Despite superfast broadband fibre running along the main spine of the Western Isles, and many success stories—people can work for software companies in California from Lewis, and for insurance companies and accountancy firms in Glasgow and London—to be a few hundred metres off the beaten track is to remain in an internet desert.
In Harris, 10% of households are unable to get decent broadband, and the same is true across the rest of the Western Isles: 10% of households cannot get speeds over 10 megabits per second. Some of us are living life in the slow lane. Diracleit, small as it is, is not hard to reach; it is only one mile from the streetlights and sophistication of Tarbert in Harris—the ferry port and the centre of the Harris universe—and there are many other places in the Western Isles and rural Scotland just like Diracleit.

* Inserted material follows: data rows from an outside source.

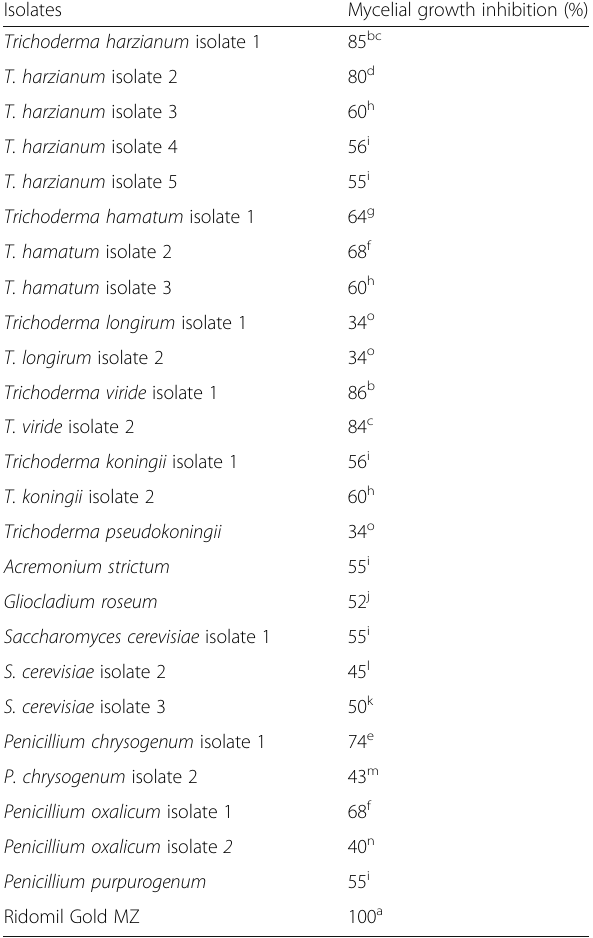
Table 1 Inhibitory effect of the tested bioagents and plant extracts against Botrytis allii in vitro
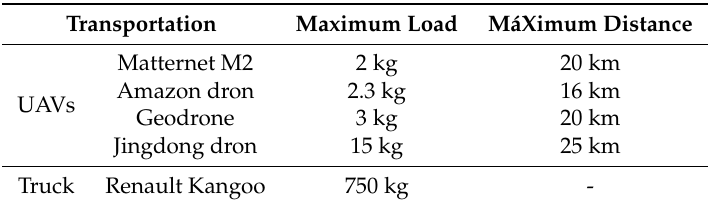
Table 1. Transport modes. Source: based on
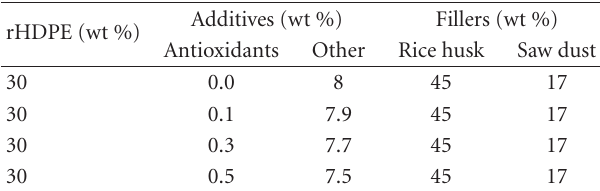
Table 1: Formulation of natural filler rHDPE composites. rHDPE (wt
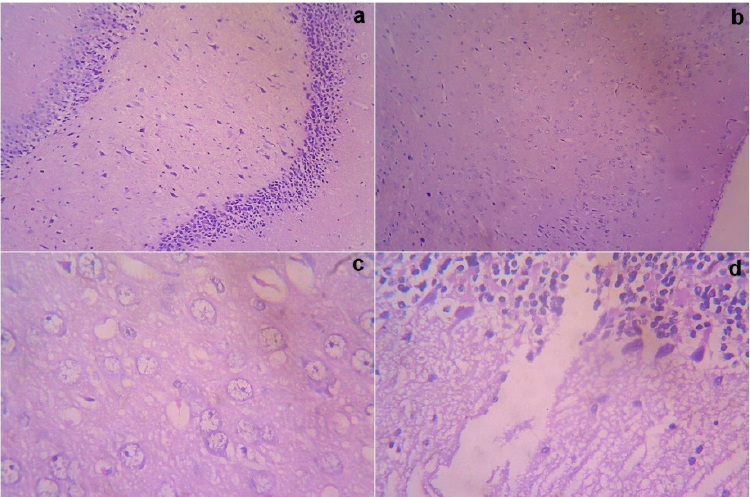
Figure 1. Gross histopathological examination of the brain following the infusion of mesenchymal stem cells obtained from decidua basalis in Wistar albino rats to assess the impact of safety, efficacy, and acute toxicity. Representative images of the brain section stand for ( a ) 10× showing a normal hippocampus with mild gliosis, ( b ) 10× showing a normal cerebral cortex, ( c ) 40× showing a hippocampus, and ( d ) 40× showing a normal molecular purkinje cell layer, respectively.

Scotland has a scheme similar to the UK gigabit voucher scheme: the Scottish broadband voucher scheme. Theoretically, that scheme would provide £5,000 to premises with speeds of less than 30 megabits per second and, theoretically, it was meant to be completed in 2021. However, it is still in the procurement stage. In response to a recent freedom of information request, the Scottish Government revealed that they expect the roll-out of superfast broadband through the R100, or Reaching 100%, scheme to reach everywhere by 2028. I do not know how many megabits per second there are until 2028 but, even in Scotland, the SNP manages to build ferries faster than that.
There are some successes. For example, the holy island of Iona has received superfast broadband. That is very good for Columba’s monks, who can now put down their quills and pick up their keyboards, but in the Western Isles, we feel we are waiting a long time. People and businesses in Diracleit and dozens of other single-track road settlements are staring at that never-connecting wheel of death. I know the Minister is under pressure to deliver for rural England, but I urge him to have words with Ministers in Scotland, who have let down the Western Isles and many other parts of rural Scotland. I hope he can press them to connect us—perhaps he could send them an email.